→ **EXCERPTED TEXT**
__________________________________________________

The Indian women's national under-17 football team represents India in international women's under-17 football. The team is controlled by the governing body for football in India, the All India Football Federation (AIFF). The federation is currently a member of the Asian Football Confederation (AFC) and the regional South Asian Football Federation (SAFF).

The team have only participated once in the AFC U-17 Women's Championship, back during the tournament's inaugural edition.

History

FIFA U-17 Women's World Cup
FIFA first organised the U-17 Women's World Cup in the year 2008 and has since organised it on every even years. From Asia, the top three teams from AFC U-16 Women's Championship get qualified for the world cup, but India failed to qualify any of AFC championships since 2007 edition to 2017, thus failed to qualify for the first six editions of the World Cup.

India is selected as the host of the 2022 FIFA U-17 Women's World Cup and thus automatically got qualified for the tournament. It is supposed to be their first participation in the World Cup, but their participation was under threat after the All India Football Federation was suspended by FIFA and the hosting rights for the tournament were stripped from India. However, the AIFF was later reinstated by FIFA and the tournament rights were given back to India, confirming their participation for the tournament.

__________________________________________________

→ **DATA EXCERPTS**
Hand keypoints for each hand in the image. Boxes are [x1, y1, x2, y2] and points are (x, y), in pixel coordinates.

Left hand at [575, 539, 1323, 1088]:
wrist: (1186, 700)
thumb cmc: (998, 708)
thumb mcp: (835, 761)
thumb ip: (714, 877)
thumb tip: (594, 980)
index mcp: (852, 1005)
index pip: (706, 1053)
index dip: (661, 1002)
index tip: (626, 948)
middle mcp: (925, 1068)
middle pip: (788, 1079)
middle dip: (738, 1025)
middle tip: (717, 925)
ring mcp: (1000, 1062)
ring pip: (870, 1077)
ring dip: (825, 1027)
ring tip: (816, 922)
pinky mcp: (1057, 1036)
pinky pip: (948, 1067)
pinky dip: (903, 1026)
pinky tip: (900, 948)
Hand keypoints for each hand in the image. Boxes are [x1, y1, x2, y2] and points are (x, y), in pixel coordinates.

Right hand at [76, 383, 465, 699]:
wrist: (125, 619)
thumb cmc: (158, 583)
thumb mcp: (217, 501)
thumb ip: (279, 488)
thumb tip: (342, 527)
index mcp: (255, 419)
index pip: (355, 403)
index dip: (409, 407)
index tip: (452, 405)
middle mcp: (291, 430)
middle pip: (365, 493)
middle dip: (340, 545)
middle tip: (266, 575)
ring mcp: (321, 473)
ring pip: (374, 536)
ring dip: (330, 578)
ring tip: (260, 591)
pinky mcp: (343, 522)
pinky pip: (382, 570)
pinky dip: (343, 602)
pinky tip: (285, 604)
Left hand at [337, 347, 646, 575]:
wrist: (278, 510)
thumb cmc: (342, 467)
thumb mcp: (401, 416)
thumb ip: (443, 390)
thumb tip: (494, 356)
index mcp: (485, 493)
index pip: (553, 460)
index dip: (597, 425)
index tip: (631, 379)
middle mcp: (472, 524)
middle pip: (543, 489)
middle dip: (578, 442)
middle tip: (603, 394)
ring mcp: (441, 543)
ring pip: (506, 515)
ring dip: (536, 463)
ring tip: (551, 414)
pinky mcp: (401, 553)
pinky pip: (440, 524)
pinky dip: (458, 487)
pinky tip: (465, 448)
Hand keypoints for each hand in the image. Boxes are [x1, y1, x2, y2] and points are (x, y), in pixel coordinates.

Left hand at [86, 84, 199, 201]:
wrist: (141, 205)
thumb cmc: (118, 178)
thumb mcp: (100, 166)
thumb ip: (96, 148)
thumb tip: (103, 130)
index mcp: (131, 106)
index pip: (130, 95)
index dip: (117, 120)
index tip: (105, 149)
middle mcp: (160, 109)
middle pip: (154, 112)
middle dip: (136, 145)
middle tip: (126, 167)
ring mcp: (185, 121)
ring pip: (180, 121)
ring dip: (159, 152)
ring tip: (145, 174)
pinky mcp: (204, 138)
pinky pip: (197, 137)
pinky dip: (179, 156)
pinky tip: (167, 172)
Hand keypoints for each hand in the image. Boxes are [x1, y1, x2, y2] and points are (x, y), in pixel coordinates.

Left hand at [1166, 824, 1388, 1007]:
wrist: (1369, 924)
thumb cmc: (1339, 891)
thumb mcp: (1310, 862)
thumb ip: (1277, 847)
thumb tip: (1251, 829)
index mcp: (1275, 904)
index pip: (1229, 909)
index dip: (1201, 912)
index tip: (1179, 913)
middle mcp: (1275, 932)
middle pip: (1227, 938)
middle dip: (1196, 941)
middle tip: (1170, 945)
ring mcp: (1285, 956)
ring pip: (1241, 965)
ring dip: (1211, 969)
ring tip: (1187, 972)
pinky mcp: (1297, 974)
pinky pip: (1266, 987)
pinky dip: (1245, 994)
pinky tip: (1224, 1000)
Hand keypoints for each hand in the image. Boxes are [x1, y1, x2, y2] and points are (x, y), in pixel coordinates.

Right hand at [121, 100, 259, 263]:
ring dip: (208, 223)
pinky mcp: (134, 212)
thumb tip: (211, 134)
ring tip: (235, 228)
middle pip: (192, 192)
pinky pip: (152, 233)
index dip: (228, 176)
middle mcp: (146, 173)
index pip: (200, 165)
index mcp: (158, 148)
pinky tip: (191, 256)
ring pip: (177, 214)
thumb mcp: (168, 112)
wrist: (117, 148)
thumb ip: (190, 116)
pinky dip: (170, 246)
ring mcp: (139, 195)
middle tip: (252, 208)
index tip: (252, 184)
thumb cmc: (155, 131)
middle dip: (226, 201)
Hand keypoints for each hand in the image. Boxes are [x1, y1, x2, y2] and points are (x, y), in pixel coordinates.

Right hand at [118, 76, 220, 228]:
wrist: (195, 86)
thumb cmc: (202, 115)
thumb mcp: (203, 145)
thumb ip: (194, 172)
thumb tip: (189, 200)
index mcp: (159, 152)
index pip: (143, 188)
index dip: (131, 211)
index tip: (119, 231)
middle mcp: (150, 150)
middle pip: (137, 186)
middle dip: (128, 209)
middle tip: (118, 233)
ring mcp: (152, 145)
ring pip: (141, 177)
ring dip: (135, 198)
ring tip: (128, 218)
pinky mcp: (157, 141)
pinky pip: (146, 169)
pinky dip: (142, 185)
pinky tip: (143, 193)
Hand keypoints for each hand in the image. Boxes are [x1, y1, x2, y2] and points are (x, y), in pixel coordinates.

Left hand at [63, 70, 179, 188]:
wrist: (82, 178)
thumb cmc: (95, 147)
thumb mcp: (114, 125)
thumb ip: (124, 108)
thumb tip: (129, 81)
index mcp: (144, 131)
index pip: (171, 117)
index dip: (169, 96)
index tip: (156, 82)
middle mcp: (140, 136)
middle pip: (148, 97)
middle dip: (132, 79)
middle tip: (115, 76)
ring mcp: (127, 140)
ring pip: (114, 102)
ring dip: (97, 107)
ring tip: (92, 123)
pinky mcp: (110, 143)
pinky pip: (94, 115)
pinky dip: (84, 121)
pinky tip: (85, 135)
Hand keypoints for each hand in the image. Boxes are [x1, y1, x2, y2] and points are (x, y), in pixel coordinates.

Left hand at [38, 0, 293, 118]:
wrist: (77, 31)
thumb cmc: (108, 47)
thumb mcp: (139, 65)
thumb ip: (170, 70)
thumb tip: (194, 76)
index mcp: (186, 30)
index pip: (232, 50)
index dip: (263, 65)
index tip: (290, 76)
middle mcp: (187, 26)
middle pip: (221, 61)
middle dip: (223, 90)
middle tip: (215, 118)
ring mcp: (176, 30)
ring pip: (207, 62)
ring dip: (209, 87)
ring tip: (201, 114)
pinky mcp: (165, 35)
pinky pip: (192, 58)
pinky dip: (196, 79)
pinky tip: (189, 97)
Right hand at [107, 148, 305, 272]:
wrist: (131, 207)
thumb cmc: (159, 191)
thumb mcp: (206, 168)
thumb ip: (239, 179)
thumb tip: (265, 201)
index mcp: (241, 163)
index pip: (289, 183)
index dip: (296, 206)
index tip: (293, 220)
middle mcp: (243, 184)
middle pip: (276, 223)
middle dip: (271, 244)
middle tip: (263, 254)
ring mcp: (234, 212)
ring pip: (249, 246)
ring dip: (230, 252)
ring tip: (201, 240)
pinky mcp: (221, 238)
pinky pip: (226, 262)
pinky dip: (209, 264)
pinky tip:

__________________________________________________

→ **PARTS OF THE EXERCISE**
a. Set down the passage on India's women's under-17 football team word for word, beginning at the words "The Indian women's" and stopping after the words "the World Cup.".
b. Answer these questions from the passage on India's women's under-17 football team:
(i) Which regional federation is the All India Football Federation a member of?
(ii) In what year did FIFA first organize the U-17 Women's World Cup?
(iii) How many teams from the AFC U-16 Women's Championship qualify for the World Cup?
c. Continue the passage on India's women's under-17 football team from the point where it stops.

→ **WRITTEN ANSWERS**
a.
The Indian women's national under-17 football team represents India in international women's under-17 football. The team is controlled by the governing body for football in India, the All India Football Federation (AIFF). The federation is currently a member of the Asian Football Confederation (AFC) and the regional South Asian Football Federation (SAFF).

The team have only participated once in the AFC U-17 Women's Championship, back during the tournament's inaugural edition.

History

FIFA U-17 Women's World Cup
FIFA first organised the U-17 Women's World Cup in the year 2008 and has since organised it on every even years. From Asia, the top three teams from AFC U-16 Women's Championship get qualified for the world cup, but India failed to qualify any of AFC championships since 2007 edition to 2017, thus failed to qualify for the first six editions of the World Cup.

b.
(i) The South Asian Football Federation (SAFF).
(ii) 2008.
(iii) The top three teams.

c.
AFC U-17 Women's Asian Cup
India women's U17 team first played their international match at the inaugural edition of AFC U-16 Women's Championship in 2005 where they first faced Thailand and got defeated by 6−4 on 16 April 2005. In the second match South Korea defeated them again by 7−0, but in the third match India registered their first win defeating Indonesia by 6−0 but they failed to proceed beyond the group stage. This was India's only AFC Women's U16 Championship campaign, as they failed to qualify any of the championships held since, which is being organised by AFC on every odd years.

SAFF U-15 Women's Championship
SAFF U15 Women's championship was first organised in 2017, where India became runners-up after being defeated by Bangladesh by a solitary goal. In the next edition in 2018, the final was repeated again, but this time India beat Bangladesh by a solitary goal and become the SAFF champion. In the 2019 SAFF U-15 Women's Championship, India and Bangladesh reached the final for the third time. Both the teams failed to score any goals  within the regulation time. Thus penalty shoot-out became the match decider where Bangladesh failed to convert the first spot kick, which resulted in India becoming the champion by a 5−3 result in the shoot-out.

BRICS U-17 Football Cup
In 2018, at the second edition of BRICS U-17 Football Cup, which is a U-17 Football tournament played among teams of five BRICS countries, the U17 women's teams of the respective countries were invited to play in the tournament. India played round robin matches, first against South Africa, and suffered a loss by 5−1, then suffered another defeat against Russia by 3−1. In their next match Brazil defeated them by 5−0 and in their last match they lost 2−1 to China.

Results and fixtures
Legend

2022

2023

Coaching staff

Current coaching staff

Players

U16 squad
 The following 20 players were called up for 2023 SAFF U-17 Women's Championship.

Competitive record

FIFA U-17 Women's World Cup

 Red border indicates the team played as the host of the tournament.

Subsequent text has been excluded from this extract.